What you need to do: In the lines below, change every "Herbata górska" to "Herbata leśna" and leave all other text as it is. Omit the pictures from your answer.

(Saved entries)

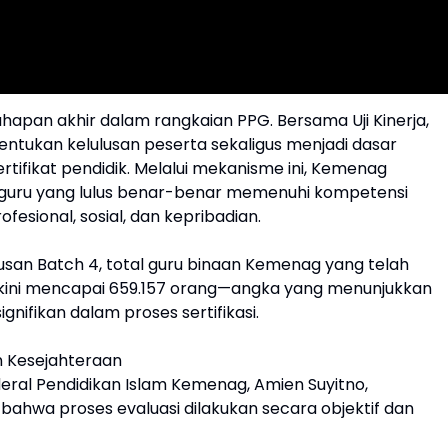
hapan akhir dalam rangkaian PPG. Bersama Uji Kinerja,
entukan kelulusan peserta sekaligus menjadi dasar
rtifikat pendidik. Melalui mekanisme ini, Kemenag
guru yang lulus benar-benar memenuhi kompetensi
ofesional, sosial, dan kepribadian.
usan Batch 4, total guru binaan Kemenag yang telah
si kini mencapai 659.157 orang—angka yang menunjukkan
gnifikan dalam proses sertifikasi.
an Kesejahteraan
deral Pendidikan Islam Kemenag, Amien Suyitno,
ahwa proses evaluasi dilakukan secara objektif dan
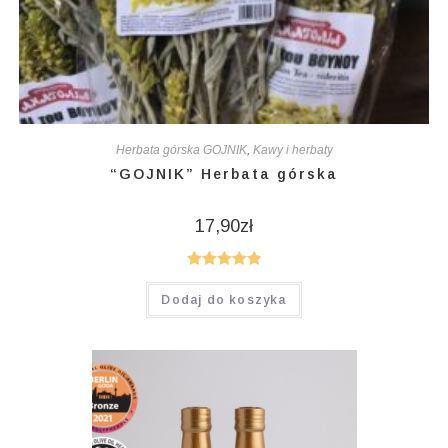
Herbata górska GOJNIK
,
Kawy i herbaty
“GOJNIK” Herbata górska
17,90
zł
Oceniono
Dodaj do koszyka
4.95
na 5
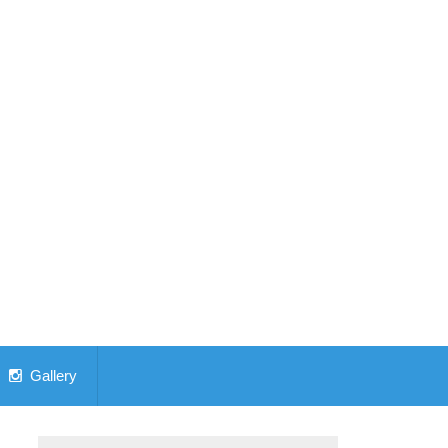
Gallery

Response to this exercise:
hapan akhir dalam rangkaian PPG. Bersama Uji Kinerja,
entukan kelulusan peserta sekaligus menjadi dasar
rtifikat pendidik. Melalui mekanisme ini, Kemenag
guru yang lulus benar-benar memenuhi kompetensi
ofesional, sosial, dan kepribadian.
usan Batch 4, total guru binaan Kemenag yang telah
si kini mencapai 659.157 orang—angka yang menunjukkan
gnifikan dalam proses sertifikasi.
an Kesejahteraan
deral Pendidikan Islam Kemenag, Amien Suyitno,
ahwa proses evaluasi dilakukan secara objektif dan
Herbata leśna GOJNIK
,
Kawy i herbaty
“GOJNIK” Herbata leśna
17,90
zł
Oceniono
Dodaj do koszyka
4.95
na 5
Gallery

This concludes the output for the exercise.